+++ Data for processing

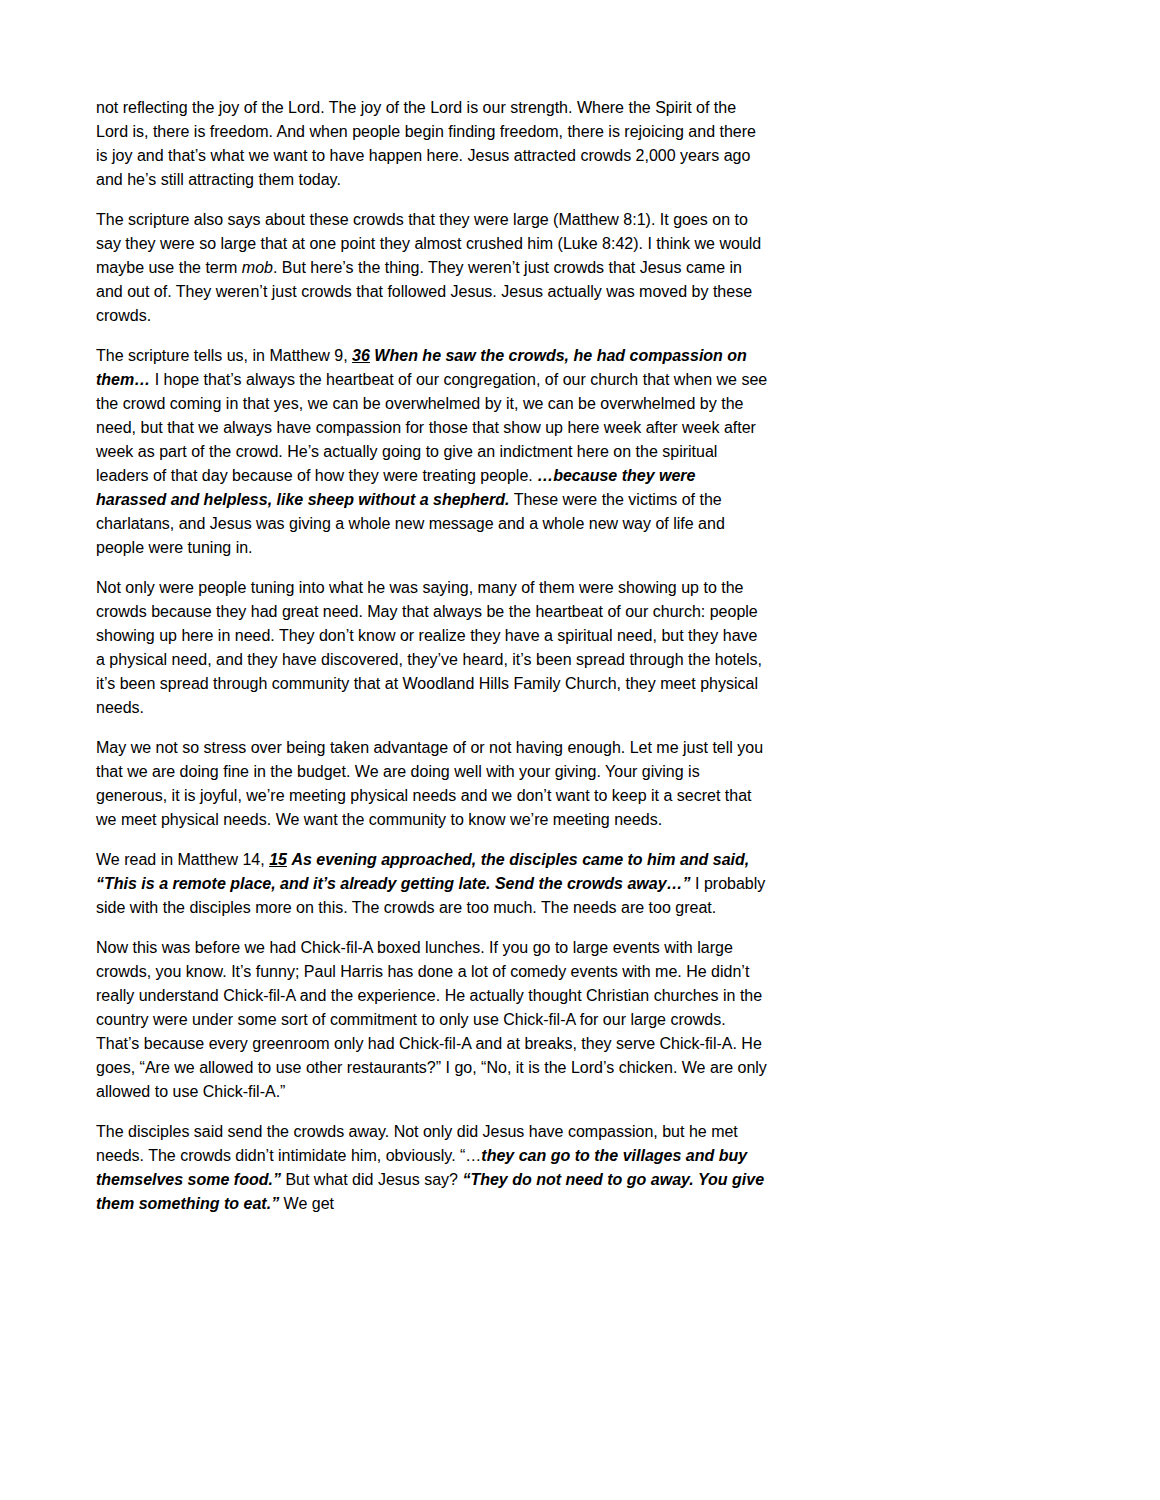not reflecting the joy of the Lord. The joy of the Lord is our strength. Where the Spirit of the Lord is, there is freedom. And when people begin finding freedom, there is rejoicing and there is joy and that’s what we want to have happen here. Jesus attracted crowds 2,000 years ago and he’s still attracting them today.
The scripture also says about these crowds that they were large (Matthew 8:1). It goes on to say they were so large that at one point they almost crushed him (Luke 8:42). I think we would maybe use the term mob. But here’s the thing. They weren’t just crowds that Jesus came in and out of. They weren’t just crowds that followed Jesus. Jesus actually was moved by these crowds.
The scripture tells us, in Matthew 9, 36 When he saw the crowds, he had compassion on them… I hope that’s always the heartbeat of our congregation, of our church that when we see the crowd coming in that yes, we can be overwhelmed by it, we can be overwhelmed by the need, but that we always have compassion for those that show up here week after week after week as part of the crowd. He’s actually going to give an indictment here on the spiritual leaders of that day because of how they were treating people. …because they were harassed and helpless, like sheep without a shepherd. These were the victims of the charlatans, and Jesus was giving a whole new message and a whole new way of life and people were tuning in.
Not only were people tuning into what he was saying, many of them were showing up to the crowds because they had great need. May that always be the heartbeat of our church: people showing up here in need. They don’t know or realize they have a spiritual need, but they have a physical need, and they have discovered, they’ve heard, it’s been spread through the hotels, it’s been spread through community that at Woodland Hills Family Church, they meet physical needs.
May we not so stress over being taken advantage of or not having enough. Let me just tell you that we are doing fine in the budget. We are doing well with your giving. Your giving is generous, it is joyful, we’re meeting physical needs and we don’t want to keep it a secret that we meet physical needs. We want the community to know we’re meeting needs.
We read in Matthew 14, 15 As evening approached, the disciples came to him and said, “This is a remote place, and it’s already getting late. Send the crowds away…” I probably side with the disciples more on this. The crowds are too much. The needs are too great.
Now this was before we had Chick-fil-A boxed lunches. If you go to large events with large crowds, you know. It’s funny; Paul Harris has done a lot of comedy events with me. He didn’t really understand Chick-fil-A and the experience. He actually thought Christian churches in the country were under some sort of commitment to only use Chick-fil-A for our large crowds. That’s because every greenroom only had Chick-fil-A and at breaks, they serve Chick-fil-A. He goes, “Are we allowed to use other restaurants?” I go, “No, it is the Lord’s chicken. We are only allowed to use Chick-fil-A.”
The disciples said send the crowds away. Not only did Jesus have compassion, but he met needs. The crowds didn’t intimidate him, obviously. “…they can go to the villages and buy themselves some food.” But what did Jesus say? “They do not need to go away. You give them something to eat.” We get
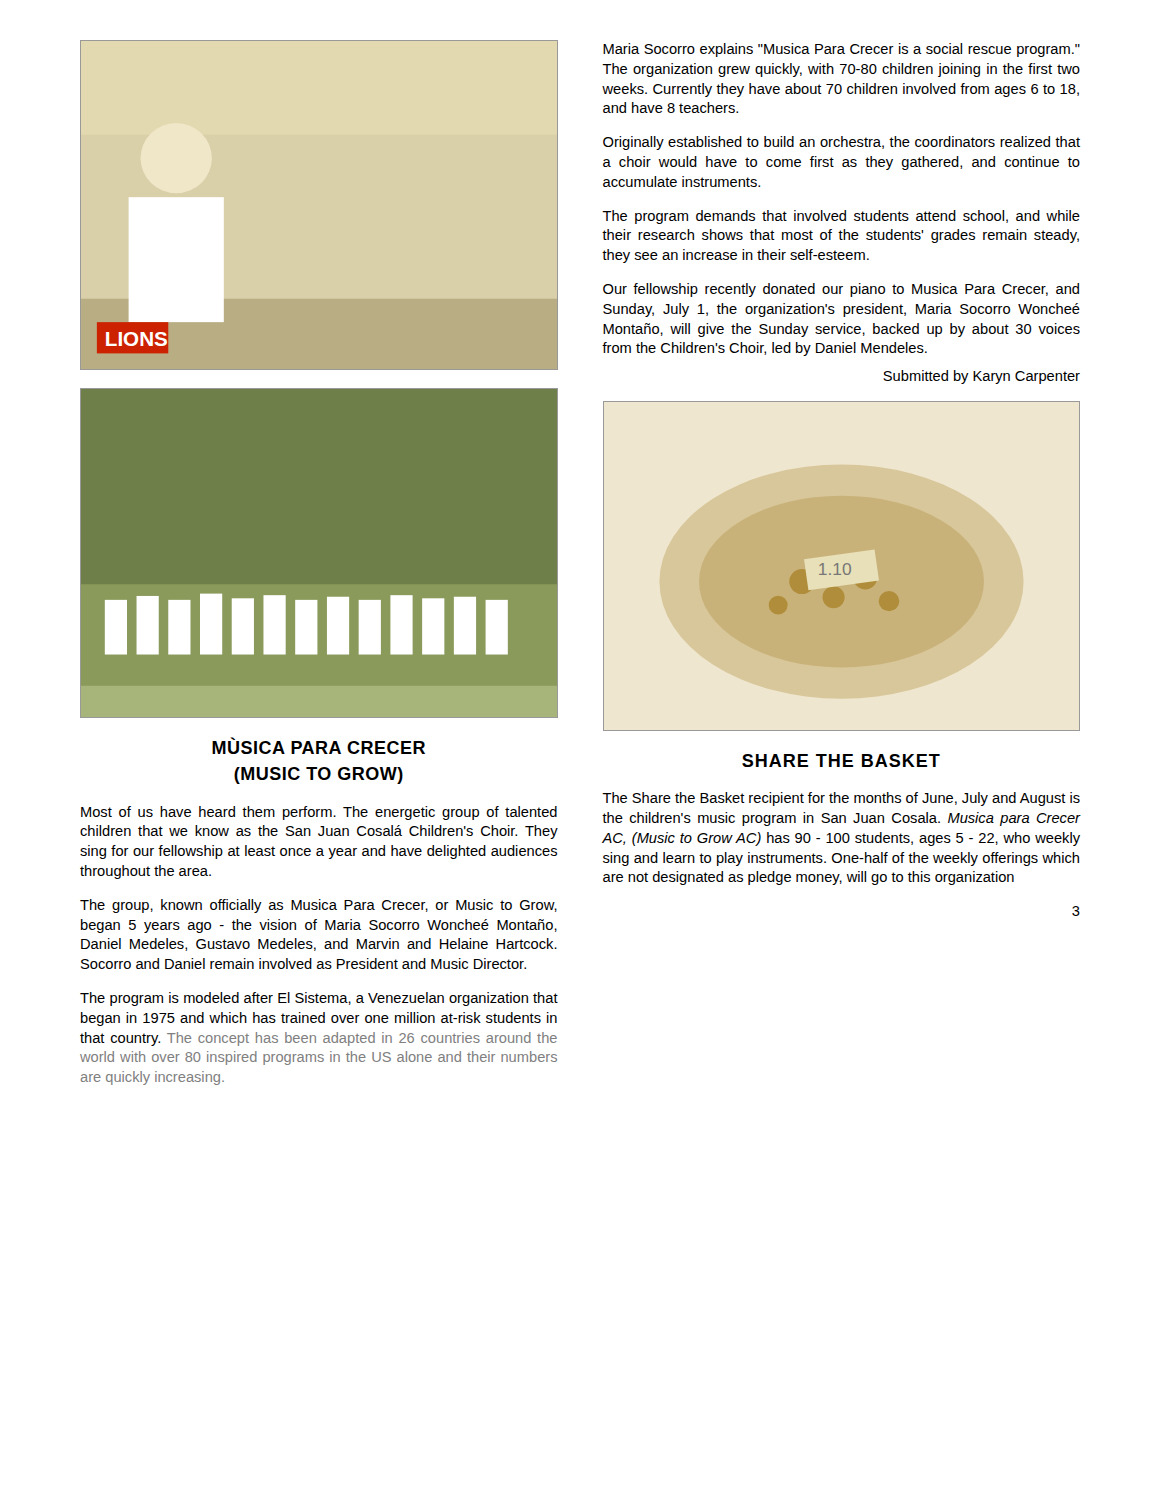MÙSICA PARA CRECER
(MUSIC TO GROW)
Most of us have heard them perform. The energetic group of talented children that we know as the San Juan Cosalá Children's Choir. They sing for our fellowship at least once a year and have delighted audiences throughout the area.
The group, known officially as Musica Para Crecer, or Music to Grow, began 5 years ago - the vision of Maria Socorro Woncheé Montaño, Daniel Medeles, Gustavo Medeles, and Marvin and Helaine Hartcock. Socorro and Daniel remain involved as President and Music Director.
The program is modeled after El Sistema, a Venezuelan organization that began in 1975 and which has trained over one million at-risk students in that country. The concept has been adapted in 26 countries around the world with over 80 inspired programs in the US alone and their numbers are quickly increasing.
Maria Socorro explains "Musica Para Crecer is a social rescue program." The organization grew quickly, with 70-80 children joining in the first two weeks. Currently they have about 70 children involved from ages 6 to 18, and have 8 teachers.
Originally established to build an orchestra, the coordinators realized that a choir would have to come first as they gathered, and continue to accumulate instruments.
The program demands that involved students attend school, and while their research shows that most of the students' grades remain steady, they see an increase in their self-esteem.
Our fellowship recently donated our piano to Musica Para Crecer, and Sunday, July 1, the organization's president, Maria Socorro Woncheé Montaño, will give the Sunday service, backed up by about 30 voices from the Children's Choir, led by Daniel Mendeles.
Submitted by Karyn Carpenter
SHARE THE BASKET
The Share the Basket recipient for the months of June, July and August is the children's music program in San Juan Cosala. Musica para Crecer AC, (Music to Grow AC) has 90 - 100 students, ages 5 - 22, who weekly sing and learn to play instruments. One-half of the weekly offerings which are not designated as pledge money, will go to this organization
3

++++++

## What you should do:
Omitting the pictures, repeat all entries exactly.

## Expected answer:
not reflecting the joy of the Lord. The joy of the Lord is our strength. Where the Spirit of the Lord is, there is freedom. And when people begin finding freedom, there is rejoicing and there is joy and that’s what we want to have happen here. Jesus attracted crowds 2,000 years ago and he’s still attracting them today.
The scripture also says about these crowds that they were large (Matthew 8:1). It goes on to say they were so large that at one point they almost crushed him (Luke 8:42). I think we would maybe use the term mob. But here’s the thing. They weren’t just crowds that Jesus came in and out of. They weren’t just crowds that followed Jesus. Jesus actually was moved by these crowds.
The scripture tells us, in Matthew 9, 36 When he saw the crowds, he had compassion on them… I hope that’s always the heartbeat of our congregation, of our church that when we see the crowd coming in that yes, we can be overwhelmed by it, we can be overwhelmed by the need, but that we always have compassion for those that show up here week after week after week as part of the crowd. He’s actually going to give an indictment here on the spiritual leaders of that day because of how they were treating people. …because they were harassed and helpless, like sheep without a shepherd. These were the victims of the charlatans, and Jesus was giving a whole new message and a whole new way of life and people were tuning in.
Not only were people tuning into what he was saying, many of them were showing up to the crowds because they had great need. May that always be the heartbeat of our church: people showing up here in need. They don’t know or realize they have a spiritual need, but they have a physical need, and they have discovered, they’ve heard, it’s been spread through the hotels, it’s been spread through community that at Woodland Hills Family Church, they meet physical needs.
May we not so stress over being taken advantage of or not having enough. Let me just tell you that we are doing fine in the budget. We are doing well with your giving. Your giving is generous, it is joyful, we’re meeting physical needs and we don’t want to keep it a secret that we meet physical needs. We want the community to know we’re meeting needs.
We read in Matthew 14, 15 As evening approached, the disciples came to him and said, “This is a remote place, and it’s already getting late. Send the crowds away…” I probably side with the disciples more on this. The crowds are too much. The needs are too great.
Now this was before we had Chick-fil-A boxed lunches. If you go to large events with large crowds, you know. It’s funny; Paul Harris has done a lot of comedy events with me. He didn’t really understand Chick-fil-A and the experience. He actually thought Christian churches in the country were under some sort of commitment to only use Chick-fil-A for our large crowds. That’s because every greenroom only had Chick-fil-A and at breaks, they serve Chick-fil-A. He goes, “Are we allowed to use other restaurants?” I go, “No, it is the Lord’s chicken. We are only allowed to use Chick-fil-A.”
The disciples said send the crowds away. Not only did Jesus have compassion, but he met needs. The crowds didn’t intimidate him, obviously. “…they can go to the villages and buy themselves some food.” But what did Jesus say? “They do not need to go away. You give them something to eat.” We get
MÙSICA PARA CRECER
(MUSIC TO GROW)
Most of us have heard them perform. The energetic group of talented children that we know as the San Juan Cosalá Children's Choir. They sing for our fellowship at least once a year and have delighted audiences throughout the area.
The group, known officially as Musica Para Crecer, or Music to Grow, began 5 years ago - the vision of Maria Socorro Woncheé Montaño, Daniel Medeles, Gustavo Medeles, and Marvin and Helaine Hartcock. Socorro and Daniel remain involved as President and Music Director.
The program is modeled after El Sistema, a Venezuelan organization that began in 1975 and which has trained over one million at-risk students in that country. The concept has been adapted in 26 countries around the world with over 80 inspired programs in the US alone and their numbers are quickly increasing.
Maria Socorro explains "Musica Para Crecer is a social rescue program." The organization grew quickly, with 70-80 children joining in the first two weeks. Currently they have about 70 children involved from ages 6 to 18, and have 8 teachers.
Originally established to build an orchestra, the coordinators realized that a choir would have to come first as they gathered, and continue to accumulate instruments.
The program demands that involved students attend school, and while their research shows that most of the students' grades remain steady, they see an increase in their self-esteem.
Our fellowship recently donated our piano to Musica Para Crecer, and Sunday, July 1, the organization's president, Maria Socorro Woncheé Montaño, will give the Sunday service, backed up by about 30 voices from the Children's Choir, led by Daniel Mendeles.
Submitted by Karyn Carpenter
SHARE THE BASKET
The Share the Basket recipient for the months of June, July and August is the children's music program in San Juan Cosala. Musica para Crecer AC, (Music to Grow AC) has 90 - 100 students, ages 5 - 22, who weekly sing and learn to play instruments. One-half of the weekly offerings which are not designated as pledge money, will go to this organization
3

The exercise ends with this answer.